La griglia di partenza si presenta estremamente competitiva e con un respiro internazionale sempre più marcato. Tra i nomi più attesi spiccano le italiane Sara Cabrini, Aurelia Cruciani e Josephine Bruno, pronte a darsi battaglia. La compagine azzurra, che schiera talenti come Elisabetta Monti, Beatrice Barbera, Alessia Tonini e la giovanissima Ginevra Andrea Minelli, dovrà vedersela con Iryna Nadieieva (Ucraina), Katy Calmon (Francia) e la turca Fatma Bastepe. Un mix di esperienza e gioventù che vede impegnate anche diverse wild card, come Giulia Deputato e Alessia Falzoni, pronte a inserirsi nella lotta per il podio.

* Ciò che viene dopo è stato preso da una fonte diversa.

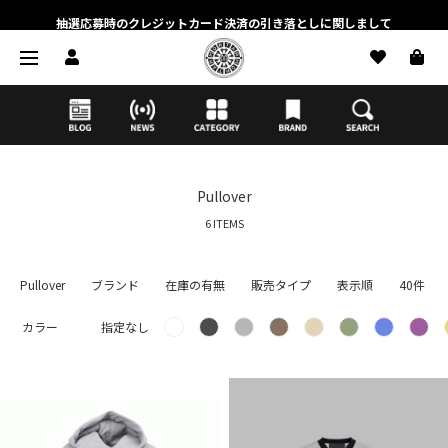
抽選応募時のクレジットカード決済の引き落としに関しまして
【応募前に必ずお読みください】抽選応募に関する注意事項
MORTAR ONLINE STOREの会員に関しまして
Pullover
6 ITEMS
Pullover
ブランド
在庫の有無
販売タイプ
表示順
40件
カラー
指定なし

Il percorso verso la conquista del titolo 2026 si articolerà su sei round distribuiti nei templi della velocità italiana. Il sipario si alzerà ufficialmente al Misano World Circuit con i test del 23 aprile, seguiti immediatamente dal primo doppio appuntamento stagionale il 25 e 26 aprile. Il campionato farà poi tappa a Vallelunga il 17 maggio, per poi spostarsi sui saliscendi del Mugello per due appuntamenti cruciali a giugno e settembre. La sfida finale tornerà nuovamente sulle rive dell’Adriatico, a Misano, il 4 ottobre, dove verrà incoronata la campionessa di questa edizione.